Talvez a gente conheça mais sobre o espaço e os solos de Marte do que sobre o oceano e a terra embaixo de nossos pés.

Quase tudo que consumimos de um jeito ou de outro vem do solo. Meus avôs, pais e tios conectados com o campo preferem dizer “terra”. Cerca de 95% dos alimentos que consumimos dependem do solo, segundo a pesquisadora Maria de Lourdes Mendonça Brefin, da Embrapa Solos. Brefin é a representante brasileira no Painel Técnico Intergovernamental de Solos (ITPS) da Organização das Nações Unidas para Alimentação e Agricultura (FAO).

Um pouco mais sobre o solo

A evolução do homem e das cidades sempre esteve ligada ao conhecimento do solo, seja nas primeiras civilizações da Mesopotâmia, na Grécia e até mesmo na Roma Antiga 2 mil anos antes de Cristo. Assim como o ar e a água, o solo é um recurso natural essencial para vida, e que muitas vezes aparece como coadjuvante ao invés de protagonista. O solo é um dos reguladores do ciclo da água no mundo e abriga quase 1/4 (um quarto) da biodiversidade do planeta.

Material complementar: conheça um pouco mais sobre solo em 5 minutos assistindo o filme “Vamos falar sobre solos?”

Segundo estimativas da ONU – FAO são perdidos, por ano, cerca de 24 bilhões de toneladas de solo por erosão, o que gera um custo de aproximadamente US$ 70 (setenta dólares) por ano para cada habitante do planeta. A natureza leva quase 200 anos para criar cerca de 1 a 2 centímetros de solo agricultável (quase 0,01 cm de solo formado ao ano).

Dados de pesquisa do Grupo CSME (Caracterização do Solo para fins de Manejo Específico) da UNESP Câmpus de Jaboticabal-SP, mostram que em um período de um ano, as chuvas podem arrastar por enxurrada entre 0,01 à 0,05 cm de solo descoberto por hectare (área equivalente à um campo de futebol, 10 mil m2), dependendo da região. Outros dados da ONU mostram que o uso inadequado desse recurso natural, chamado solo, causa perdas da ordem de 5 a 7 milhões de hectares anualmente (área equivalente à cerca de 12% o tamanho da Espanha) e que já perdemos metade dos solos férteis do planeta nos últimos 150 anos.

No Brasil, cerca de 140 milhões de hectares estão degradados (área equivalente à soma dos sete Estados das Regiões Sul e Sudeste). Mais do que perder solo, perdemos potencial produtivo para biocombustível, fibras e alimentos, desequilibramos o ciclo dos gases – contribuindo ainda mais para as mudanças climáticas  – e aumentamos a incerteza para as futuras gerações.

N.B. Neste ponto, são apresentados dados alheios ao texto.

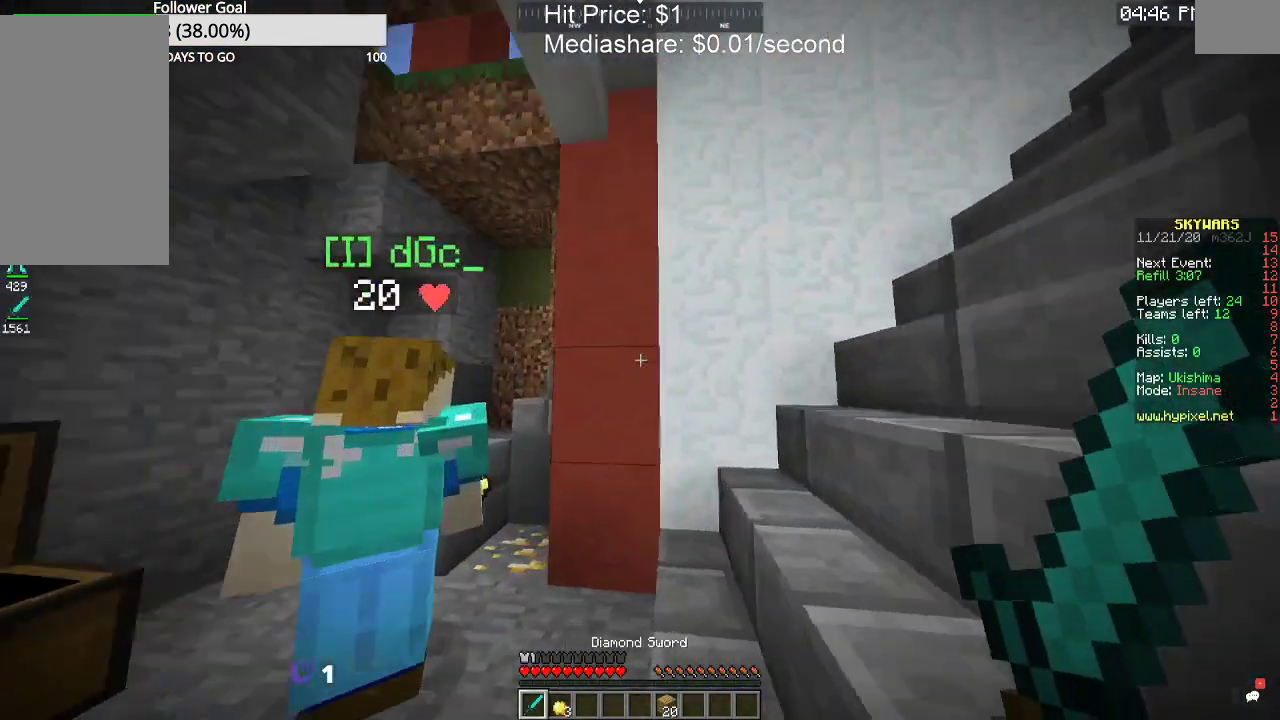
{"keys": ["w"], "mouse": [], "events": [[267, "a", "up"]]}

E quando o solo pede socorro, como a Transformação Digital pode ajudar? Veja como a Governança de Solos pode ser a resposta para a preservação e manutenção desse bem tão precioso para vida no planeta.

O que é Governança do Solo?

A FAO, organização mundial para assuntos da alimentação e agricultura, resume governança do solo como conjunto de políticas, estratégias e processos para balizar e orientar a tomada de decisão sobre uso e ocupação do solo dentro de um país, estado ou cidade.

A governança em políticas públicas é fundamentada em quatro eixos: monitoramento, coordenação, institucionalização e planejamento. Governar o solo é uma ação que deve ser praticada em grupo, com colaboração entre governos, autoridades locais, gestores empresariais, científicos e cidadãos.

Em 2015, a ONU propôs aos seus 193 países membros um plano global baseado em dezessete Objetivos de Desenvolvimento Sustentável (ODSs) para serem alcançados até 2030. Mais de 30% desses objetivos tem relação direta com o solo.

Monitorar e evitar a erosão são a base do discurso e conscientização da governança do solo. Porém, a governança vai mais além, promovendo a agricultura sustentável e garantindo a segurança alimentar, por meio da ciência, tecnologia e da transformação digital.

Governança do Solo no mundo e no Brasil

O tema governança do solo é relativamente novo para muitos países. O levantamento de dados mais representativos, a digitalização e organização de informações promovidas pela transformação digital contribuem para popularização, debates, conscientização, implantação e consolidação do tema.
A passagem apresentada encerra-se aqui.